**ABOUT THIS TASK**: Write out each record exactly as it stands. No pictures belong in the copy.

TASK MATERIAL: Begin

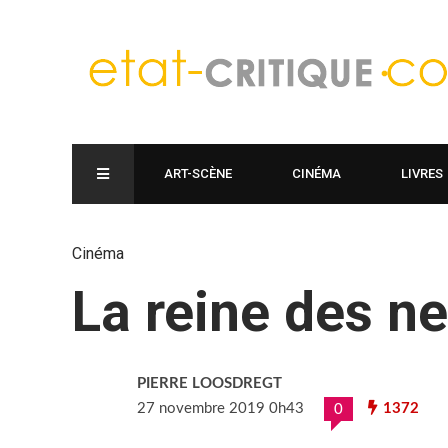
ART-SCÈNE
CINÉMA
LIVRES
Cinéma
La reine des n
PIERRE LOOSDREGT
27 novembre 2019 0h43
1372
0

TASK MATERIAL: End

**OUTPUT OF THE TASK**:
ART-SCÈNE
CINÉMA
LIVRES
Cinéma
La reine des n
PIERRE LOOSDREGT
27 novembre 2019 0h43
1372
0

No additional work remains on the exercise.